I didn't reach my mother until Monday, but I hope mothers in general had a good day.

I had a nice time in Berkeley. Michelle wants an electric graduation cap, and I'm trying to help out. I finally learned to use a 555 timer chip to generate clock pulses (thanks to the Radio Shack Engineer's Mini-Notebook on the subject), so now if I can find solid-state relays, I can put together some really bright flashing lights.

It's amazing that someone can support free trade and oppose free immigration! How can that be? Isn't your right to go somewhere even more obvious than your right to sell things there? For that matter, isn't your right to sell your labor in any market more obvious than your right to sell personal property in any market?

It's strange that free immigration is an idea associated with the left and free trade with the right. I can understand how you can believe in free immigration without free trade -- if you think that the economic is not the personal (I just wrote something on CTY-L about this issue) or that property rights are socially constructed. How can you believe in free trade without free immigration? How can that be?

Is it just that free trade is good for business?

I'm getting pretty upset with trade treaty organizations, more so all the time, for their failure to defend free trade in general, not just in narrow areas (and for how they export bizarre U.S. intellectual property law through "harmonization"). I wish -- this will be nothing new to readers of this diary -- that opponents of treaties like the FTAA would take the approach that free trade is good but that the treaty organizations don't achieve it and mix in other things.

For me, free trade is particularly desirable, not because it's good for business (which I do think is a benefit!), but because it erodes and diminishes the relevance of the international system and of national borders. National borders are so contemptible to me; free trade diminishes their impact. So does free immigration. Today, we finally have half-decent communication across national borders -- radio, the global telephone network, the Internet, and the global postal system. Not so bad. That diminishes the impact of national borders too.
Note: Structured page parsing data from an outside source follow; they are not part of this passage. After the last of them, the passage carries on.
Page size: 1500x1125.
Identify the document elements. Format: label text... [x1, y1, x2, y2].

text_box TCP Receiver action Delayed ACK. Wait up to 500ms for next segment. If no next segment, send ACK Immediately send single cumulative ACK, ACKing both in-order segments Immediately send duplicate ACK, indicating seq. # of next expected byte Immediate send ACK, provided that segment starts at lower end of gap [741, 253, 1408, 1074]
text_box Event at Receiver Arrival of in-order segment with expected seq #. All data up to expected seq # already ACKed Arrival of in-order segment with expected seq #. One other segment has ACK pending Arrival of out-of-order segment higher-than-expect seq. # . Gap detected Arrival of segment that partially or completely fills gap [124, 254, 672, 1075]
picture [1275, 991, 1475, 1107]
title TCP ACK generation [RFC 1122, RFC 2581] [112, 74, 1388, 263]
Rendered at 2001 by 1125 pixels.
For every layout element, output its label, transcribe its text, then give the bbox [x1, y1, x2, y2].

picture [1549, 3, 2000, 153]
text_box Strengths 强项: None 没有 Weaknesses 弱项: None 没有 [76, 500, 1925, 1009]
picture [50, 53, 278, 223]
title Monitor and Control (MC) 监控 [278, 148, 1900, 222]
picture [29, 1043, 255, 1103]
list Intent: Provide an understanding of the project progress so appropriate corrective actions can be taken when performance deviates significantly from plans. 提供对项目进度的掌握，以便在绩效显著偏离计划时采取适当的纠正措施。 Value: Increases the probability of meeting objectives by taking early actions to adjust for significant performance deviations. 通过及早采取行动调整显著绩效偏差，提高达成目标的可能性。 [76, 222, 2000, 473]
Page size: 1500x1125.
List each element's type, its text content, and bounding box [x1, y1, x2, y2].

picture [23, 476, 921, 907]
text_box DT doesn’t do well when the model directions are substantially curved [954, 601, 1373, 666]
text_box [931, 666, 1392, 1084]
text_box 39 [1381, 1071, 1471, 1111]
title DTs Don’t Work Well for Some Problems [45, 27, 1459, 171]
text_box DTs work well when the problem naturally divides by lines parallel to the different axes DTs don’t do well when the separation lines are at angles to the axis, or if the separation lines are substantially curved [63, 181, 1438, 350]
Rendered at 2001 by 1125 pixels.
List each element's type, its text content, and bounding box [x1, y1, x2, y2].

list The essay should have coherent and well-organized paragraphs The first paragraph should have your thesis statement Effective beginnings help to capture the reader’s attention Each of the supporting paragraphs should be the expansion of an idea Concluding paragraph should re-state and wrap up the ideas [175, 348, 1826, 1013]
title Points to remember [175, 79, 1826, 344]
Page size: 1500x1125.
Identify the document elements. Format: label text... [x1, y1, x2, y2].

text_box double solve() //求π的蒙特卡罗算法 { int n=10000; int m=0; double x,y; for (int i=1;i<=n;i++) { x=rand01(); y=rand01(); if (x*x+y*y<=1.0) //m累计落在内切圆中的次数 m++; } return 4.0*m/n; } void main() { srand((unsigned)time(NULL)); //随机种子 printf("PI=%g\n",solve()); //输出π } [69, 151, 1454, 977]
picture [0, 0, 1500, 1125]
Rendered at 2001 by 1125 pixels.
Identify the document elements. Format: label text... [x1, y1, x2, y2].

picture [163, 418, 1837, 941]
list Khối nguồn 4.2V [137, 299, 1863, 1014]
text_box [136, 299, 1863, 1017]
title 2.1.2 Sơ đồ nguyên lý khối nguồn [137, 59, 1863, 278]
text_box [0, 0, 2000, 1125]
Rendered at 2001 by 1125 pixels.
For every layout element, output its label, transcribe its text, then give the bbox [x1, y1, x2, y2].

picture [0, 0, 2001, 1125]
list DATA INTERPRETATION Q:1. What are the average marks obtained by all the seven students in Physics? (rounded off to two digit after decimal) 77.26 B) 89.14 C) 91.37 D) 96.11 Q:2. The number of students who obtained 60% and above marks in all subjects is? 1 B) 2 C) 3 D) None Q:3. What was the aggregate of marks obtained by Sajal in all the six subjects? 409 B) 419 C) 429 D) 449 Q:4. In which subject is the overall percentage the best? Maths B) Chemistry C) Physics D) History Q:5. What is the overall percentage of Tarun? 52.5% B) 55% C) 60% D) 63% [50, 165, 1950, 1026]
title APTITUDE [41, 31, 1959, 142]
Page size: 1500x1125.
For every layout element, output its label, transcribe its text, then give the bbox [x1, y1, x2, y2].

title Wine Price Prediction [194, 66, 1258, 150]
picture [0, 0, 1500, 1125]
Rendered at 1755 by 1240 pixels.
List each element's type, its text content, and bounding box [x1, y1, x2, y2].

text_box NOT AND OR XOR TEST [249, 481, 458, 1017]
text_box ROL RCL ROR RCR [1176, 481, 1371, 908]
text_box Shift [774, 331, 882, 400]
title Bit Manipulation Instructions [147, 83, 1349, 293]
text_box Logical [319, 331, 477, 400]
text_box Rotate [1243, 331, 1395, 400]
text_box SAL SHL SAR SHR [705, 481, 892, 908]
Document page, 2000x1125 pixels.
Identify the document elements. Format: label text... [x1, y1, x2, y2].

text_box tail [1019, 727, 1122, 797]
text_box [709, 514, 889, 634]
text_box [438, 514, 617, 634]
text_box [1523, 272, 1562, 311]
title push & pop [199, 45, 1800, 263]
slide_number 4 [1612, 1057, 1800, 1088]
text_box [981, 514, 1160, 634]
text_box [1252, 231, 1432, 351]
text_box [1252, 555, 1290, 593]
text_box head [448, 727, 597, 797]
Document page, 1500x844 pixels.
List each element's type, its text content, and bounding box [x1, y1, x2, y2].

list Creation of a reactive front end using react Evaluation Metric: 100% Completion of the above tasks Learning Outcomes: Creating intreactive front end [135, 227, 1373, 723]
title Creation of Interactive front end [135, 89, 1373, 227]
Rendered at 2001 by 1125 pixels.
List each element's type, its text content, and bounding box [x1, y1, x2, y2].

I want to write something about the role of business, supporting the ideal that politics should neither help nor hinder it, and the idea that it's (just) one of many important parts of human life. This reminds me very much of the injunction

You shall do no injustice in judgment; you shall not be partial to the poor or defer to the great, but in righteousness shall you judge your neighbor.

(Leviticus 19:14 (RSV))

Donella Meadows too is dead,
Who wrote about what lay ahead
For humankind in times to be:
Timor mortis conturbat me.

The 555 timer circuit is cool; I'm just following a "cookbook" application, but I have adjustible clock pulses which I can probably get to drive TTL circuits. I can't drive a relay coil directly, unless perhaps I use a very high input voltage, or a transistor, and I still don't see how the transistor would work, although there seem to be "cookbook" examples of that too. It's more fun to understand the theory behind something than to follow somebody's instructions.

I looked into how to get unemployment benefits, but I haven't applied yet.

I need to do more to look for work. I'm likely to apply to VA Linux and Red Hat, two prominent free software companies which have done a lot for the community. I have some concerns about some of Red Hat's marketing campaigns, but I think the company has done great things for the community and for the public's awareness of Linux, not to mention the public domain. Perhaps they have work in the field of training.